Per la settima volta Milano viene occupata, a metà dell’autunno e per tre giorni, dal megaevento Bookcity. Comune di Milano, Fondazione Corriere della Sera, Fondazione Giangiacomo Feltrinelli, Fondazione Arnoldo e Alberto Mondadori e Fondazione Umberto e Elisabetta Mauri organizzano più di 1300 eventi legati al mondo dell’editoria in ogni angolo della città, quelli ovvii – biblioteche, librerie, spazi culturali, scuole, università – e quelli più impensati, all’aperto o al chiuso, centri e periferie, in movimento o in posti stanziali.
Ma perché? A che serve quest’orgia di autori editori lettori studenti e addetti? Tra gli obbiettivi indicati c’è quello di dare visibilità a Milano come città dell’editoria.

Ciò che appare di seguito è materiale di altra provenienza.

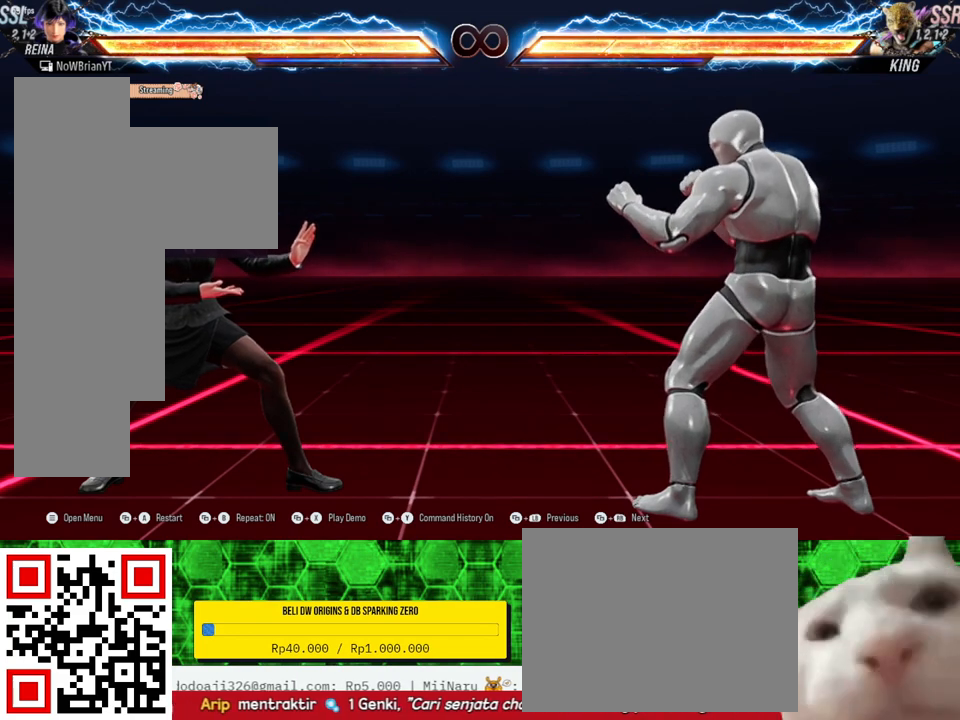
{"buttons": [], "right_stick": "center", "events": []}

Da questo punto di vista probabilmente ci siamo, perché i media vengono presi d’assalto e sono costretti a studiarsi ogni anno un comunicato sempre più lungo e complesso e a tradurlo in guide, mappe, itinerari, interviste, classifiche e altri format demenziali.
Quanto a promuovere la lettura, soprattutto quella di qualità, ci siamo molto meno. Com’è noto, le case editrici sono costrette da anni a fare lavorare i propri dipendenti come pazzi per organizzare l’incontro più popolare, e catturare quel briciolo di attenzione frammentata che può avere un pubblico di lettori scarsissimi strappandolo ai rivali. Gli editor non hanno più il tempo di lavorare ai testi. Gli uffici stampa devono studiare manuali di coercizione. I lettori vengono educati al culto della personalità e preferiscono ascoltare mantra ripetuti incessantemente dagli scrittori già visti in tv che leggere quello che hanno scritto. Gli studenti hanno essenzialmente il ruolo di gonfiare i numeri degli incontri e provare emozioni artificiali in cambio di crediti, o essere adescati dalle scuole di scrittura creativa.
Per leggere serve una cosa fondamentale: il tempo. Liberateci dagli inviti social, dalle centinaia di eventi quotidiani, dai programmi chilometrici, e leggeremo tutti di più. Amen.